Mount Alice: Not a summit for most, but the views are amazeballs
Most of the trails around Seward pack incredible views over Resurrection Bay, and the challenging hike up Mount Alice is no different. But wait… actually, it is. The unmarked pullout that serves as a trailhead can be a little confusing to track down, and the upper part of this mountain is not a hike, but a mountaineering expedition.
But hikers can still enjoy some beautiful viewpoints on from partway up Mount Alice, and the trail remains a reasonably straightforward trek until partway up the ridgeline.
This is hike 79 in my guidebook Day Hiking Southcentral Alaska.
- Distance: 3.5 m the correct pullout.
Round Trip: 3.5 miles | Nearest community: Seward |
Elevation gain: 2,100 feet | Typical season: mid-May to September |
Parking fee: No fee | Nearby trails: Mount Marathon, Tonsina Point, Caines Head, Exit Glacier, Harding Icefield, Ptarmigan Creek/Lake, Lost Lake |
Mount Alice Trailhead Directions
From Seward, drive north on the Seward highway (which starts as Third Avenue in town) for about 3 miles. Turn right (east) onto Nash Road. You’re looking for a pullout on the right, just past mile marker 3 (which is only visible when you’re traveling in this direction). If you’ve found the right spot there will also be a “ROCKS” sign on the opposite side of the road, but you’ll only be able to see the back side of that sign from the pullout.
You might have to drive back and forth a couple of times to make sure you home in on the correct spot, but it’s worth it.
Choose a Name
This is another one of those hikes you might see referred to by several names, usually Mount Alice or Alice Mountain. I list it as “Alice Ridge” in Day Hiking Southcentral Alaska to highlight the fact that the hiking trail, such as it is, only goes partway up the summit ridgeline. If you want to go all the way to the summit you’re contemplating a full-on mountaineering effort, not a hike.
Hiking Mount Alice
Take a look at the trailhead driving directions below. As long as you’ve found the correct pullout, you should be able to see two obvious, but unmarked, trails coming down the mountainside. The leftmost of those trails more or less lines up with the middle of your parking pullout, and is the more obvious of the trails; but it starts with a brutally short, steep scramble. The next trail on the right offers a gentler start, and they come together after just 0.1 mile or so.

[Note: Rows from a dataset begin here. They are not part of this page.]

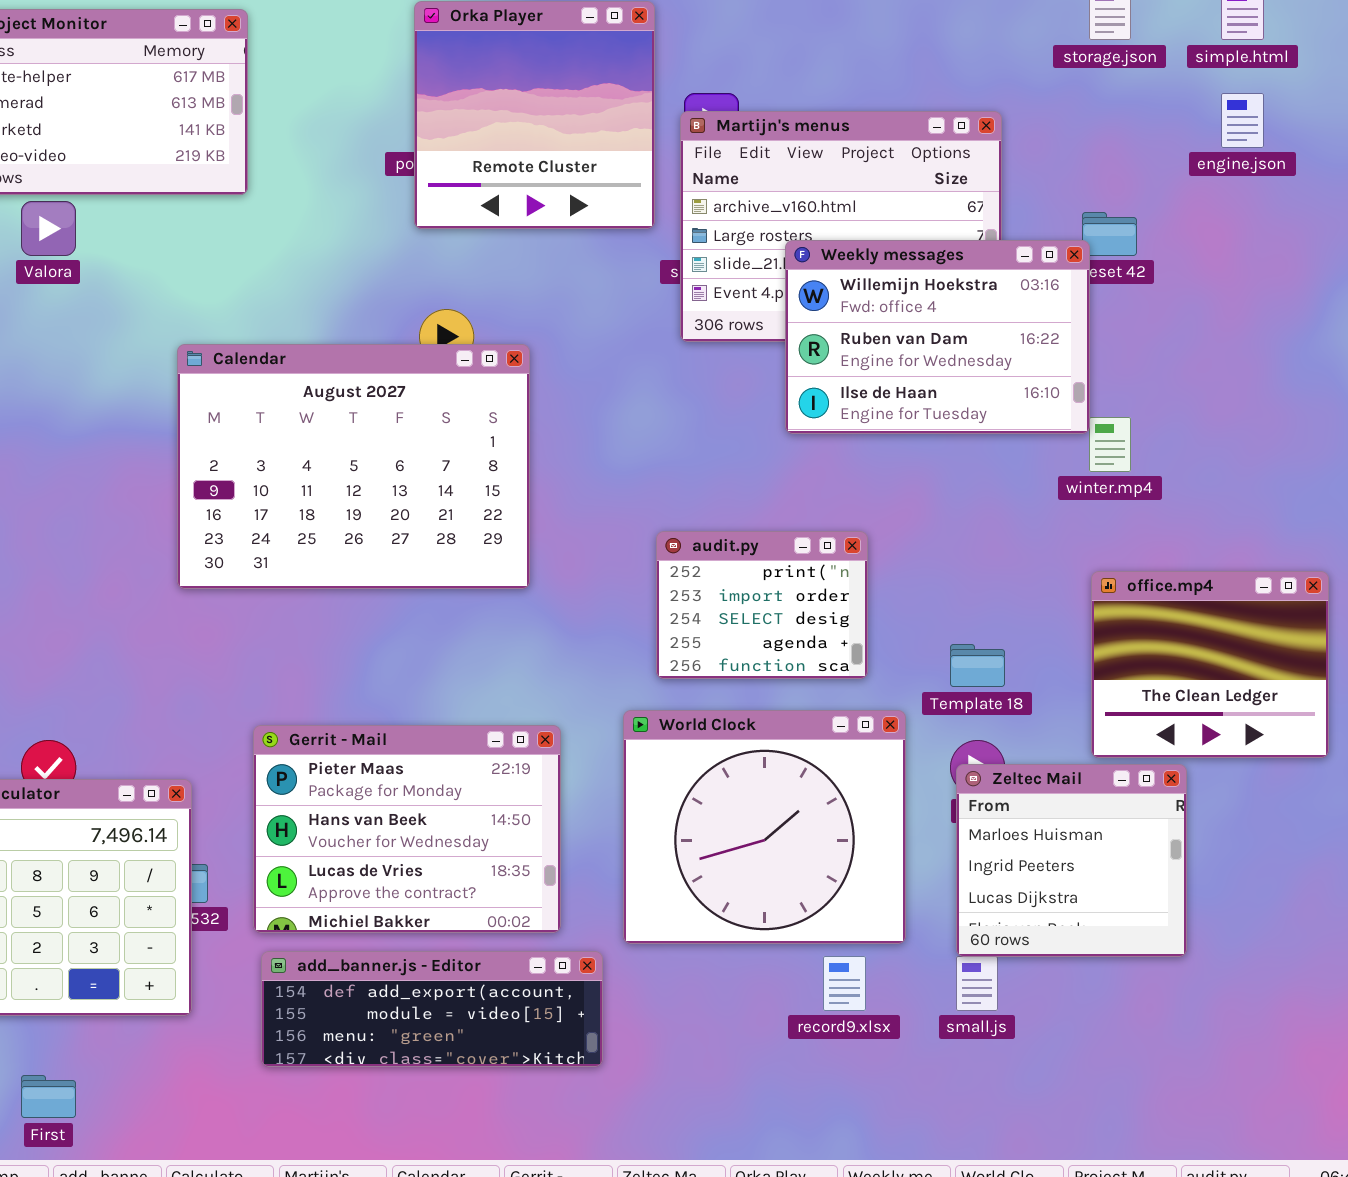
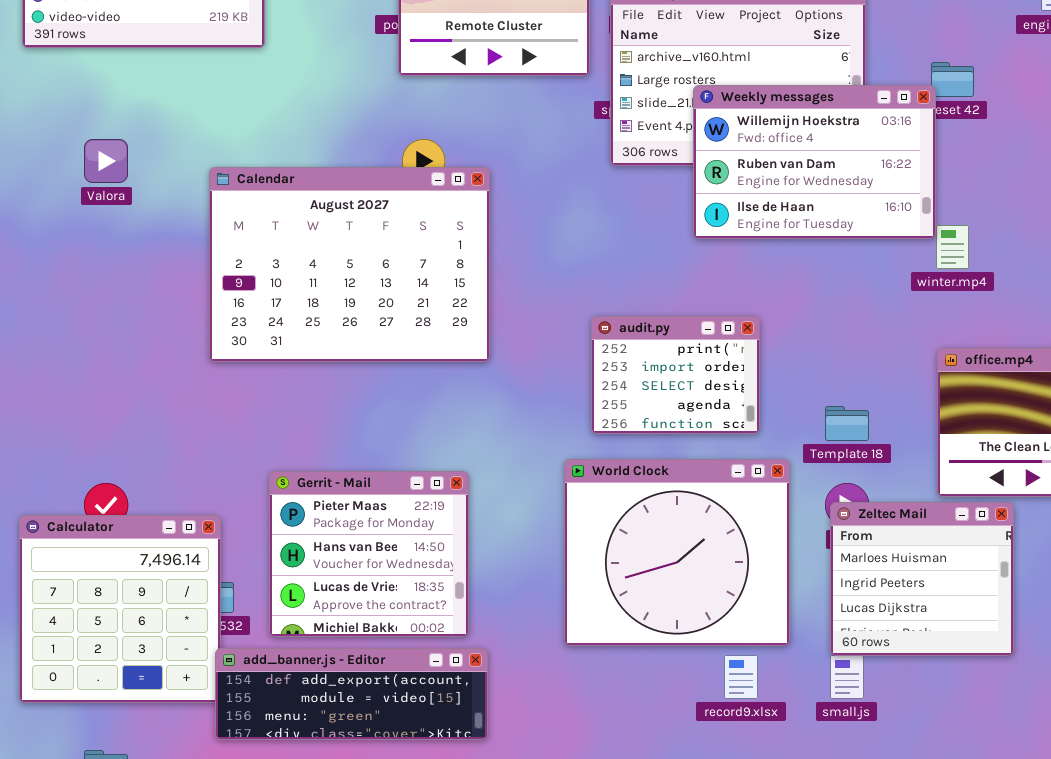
Valora: [21,201,76,256] -> [84,139,128,183], moved
Gerrit - Mail: [253,725,561,933] -> [269,471,469,637], resized
add_banner.js - Editor: [261,951,603,1067] -> [215,648,488,740], moved

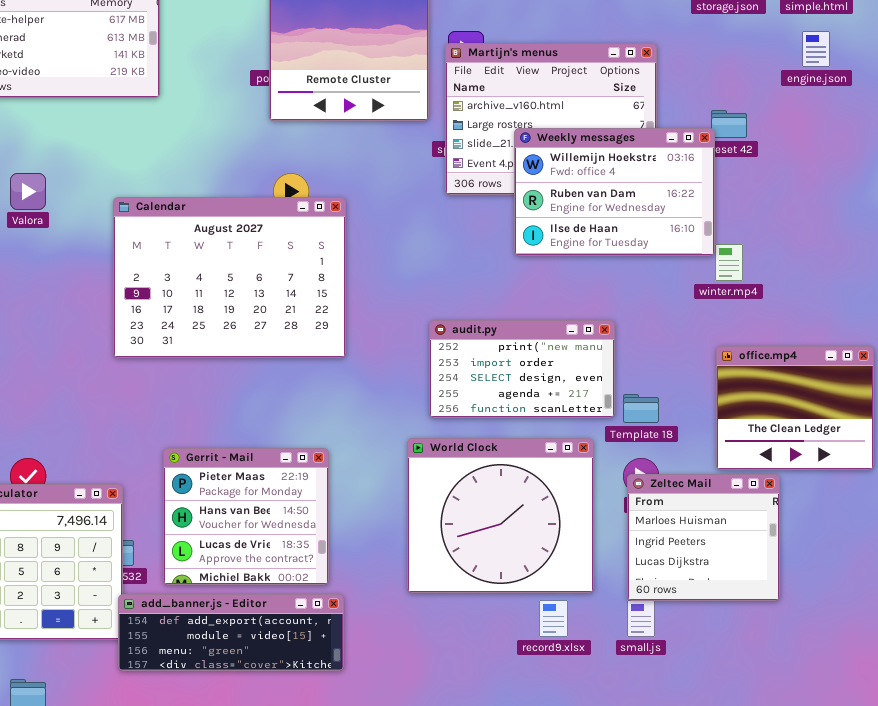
audit.py: [591,316,760,434] -> [429,320,615,418], resized

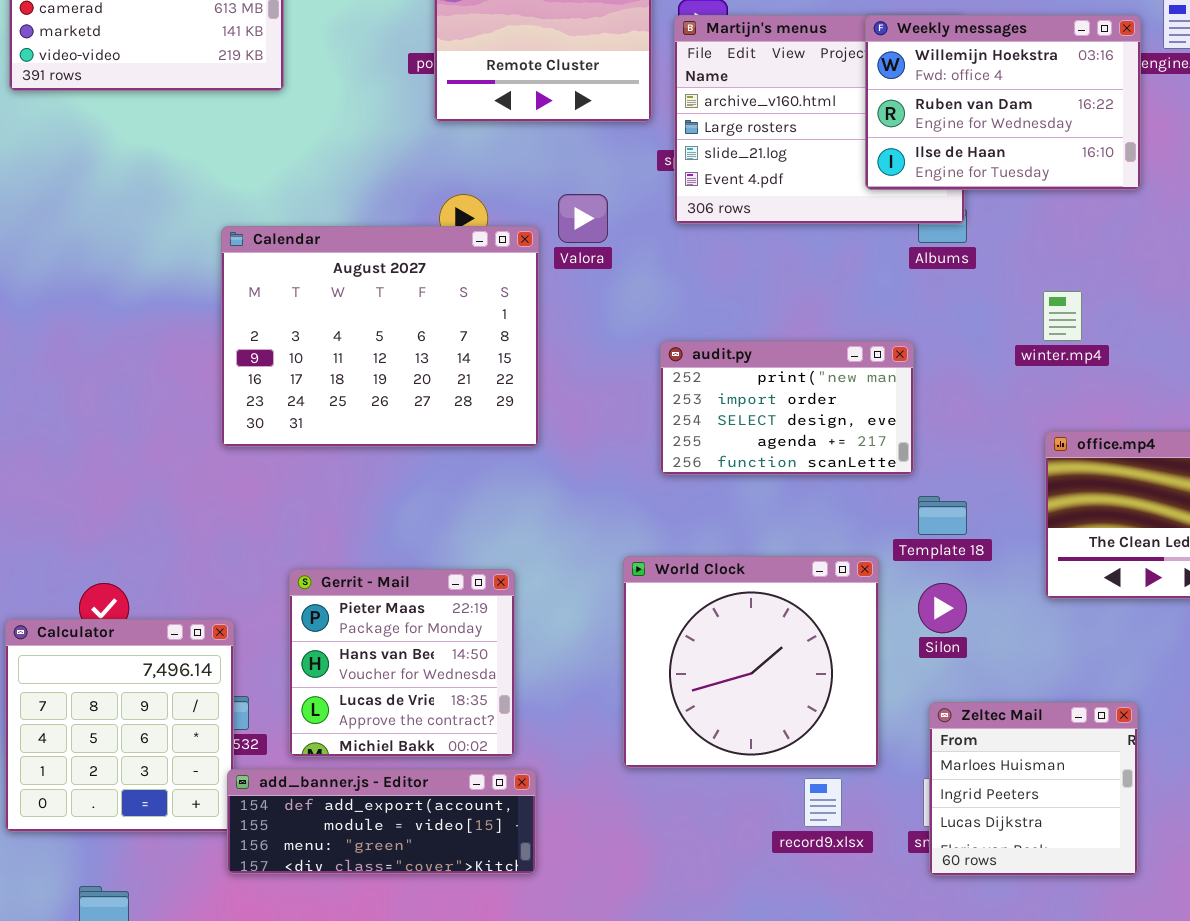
Weekly messages: [514,128,715,256] -> [865,15,1141,190], moved
Valora: [10,173,46,210] -> [558,194,608,243], moved
audit.py: [429,320,615,418] -> [660,341,914,475], moved
Zeltec Mail: [627,474,780,601] -> [929,702,1138,876], moved

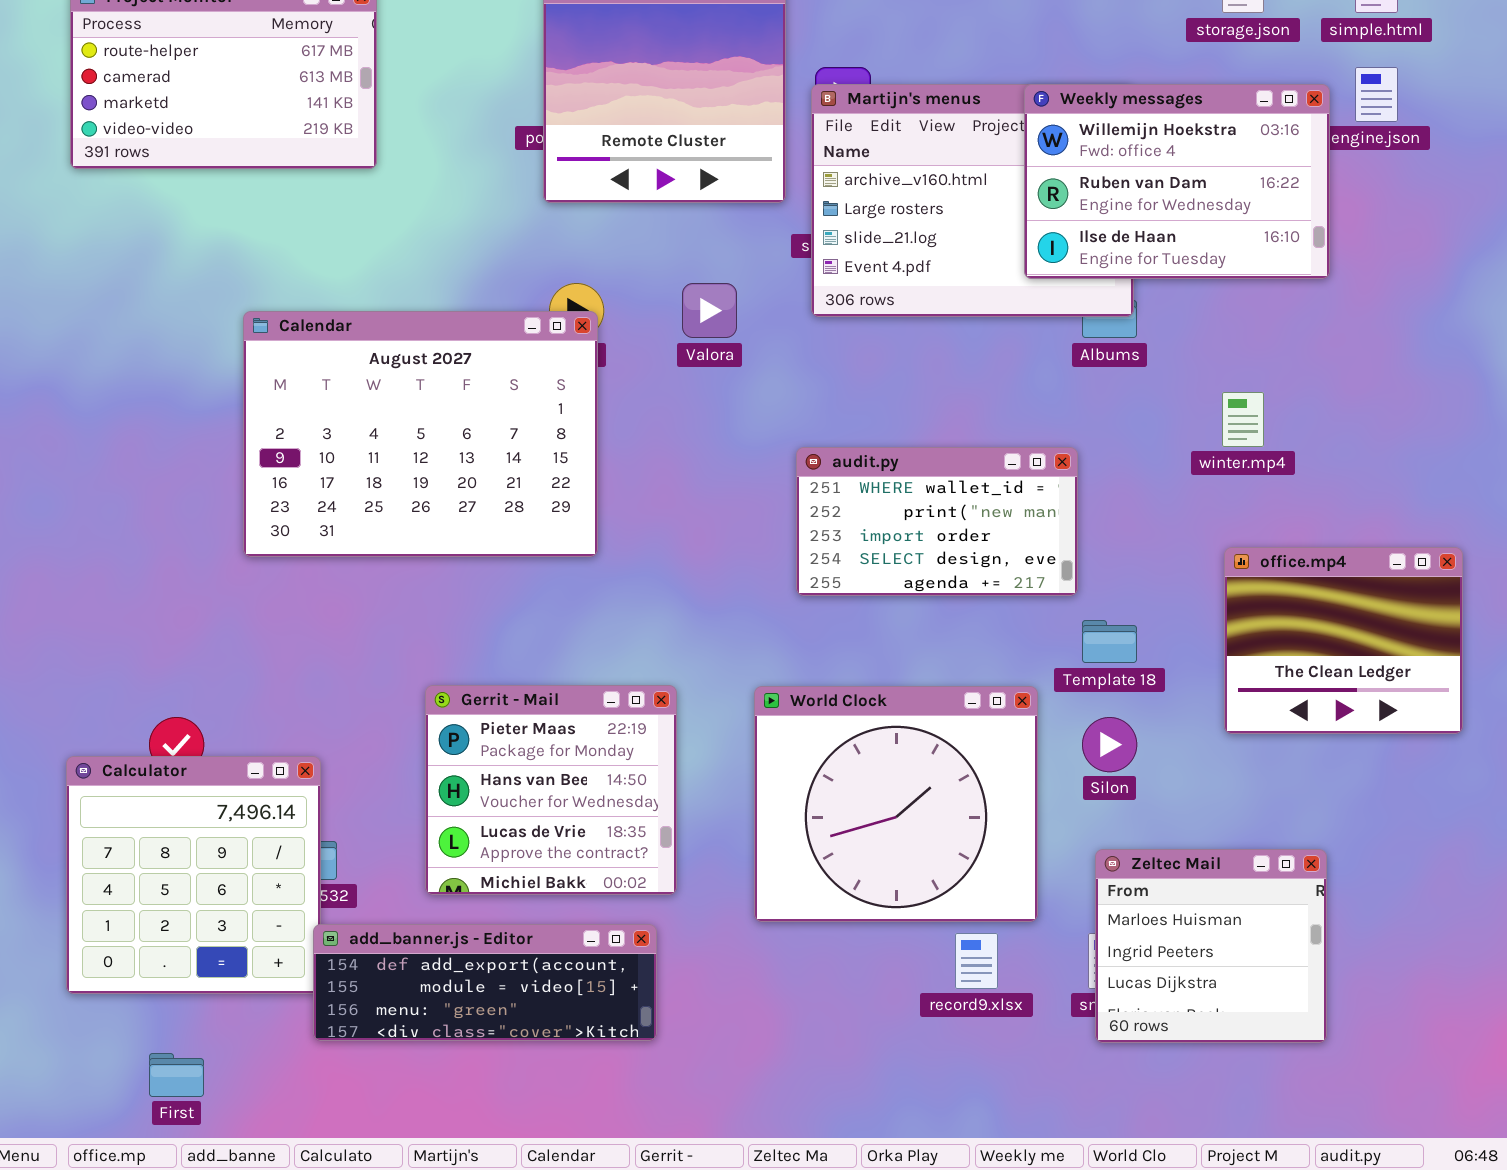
Calendar: [221,226,539,447] -> [243,311,598,557], moved
audit.py: [660,341,914,475] -> [796,447,1078,596], scrolled up 1 row
Gerrit - Mail: [289,569,515,757] -> [425,685,677,895], moved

From that point on you hike more or less straight uphill through the spruce and hemlock rainforest. Although steep, the surroundings are pleasant and you’ll catch occasional glimpses of Resurrection Bay through the trees.
After about 1.2 miles the trail emerges into a gully and seems to peter into nothing. Keep your eyes out for a trail that forks to the right, heading up a short rise to putter across the flanks of the mountain, crossing berry patches and a few likely lookout points/picnic spots.
Most people turn around from these lookout points, but if you want to continue upward, you can backtrack (although not all the way to the gully) and look for another trail leading steeply uphill. That trail fades in and out, getting increasingly rocky before it transitions into a steep, exposed and rocky ridgeline.
Is This a Hike or a Mountaineering Trip?
I list this trail as 3.5 miles out and back — or to put it another way, ending about 1.75 miles from the trailhead — because past that point, it starts transitioning from a hike to a legit mountaineering trip that requires special skills and equipment that most hikers don’t have.
As with any trail, it’s up to you to decide how far you’re comfortable going. My advice is to keep in mind that the rock here is brittle and may break or crumble unexpectedly under hand or foot, and to think about how comfortable you are coming back down what you’re about to go up. Once you’re scrambling or otherwise traveling in borderline terrain, it’s generally much easier to go up than it is to come back down, and that makes it very easy to unintentionally get yourself stuck.
When in doubt, don’t push it. Rescues in this type of train are never simple, immediate, or guaranteed.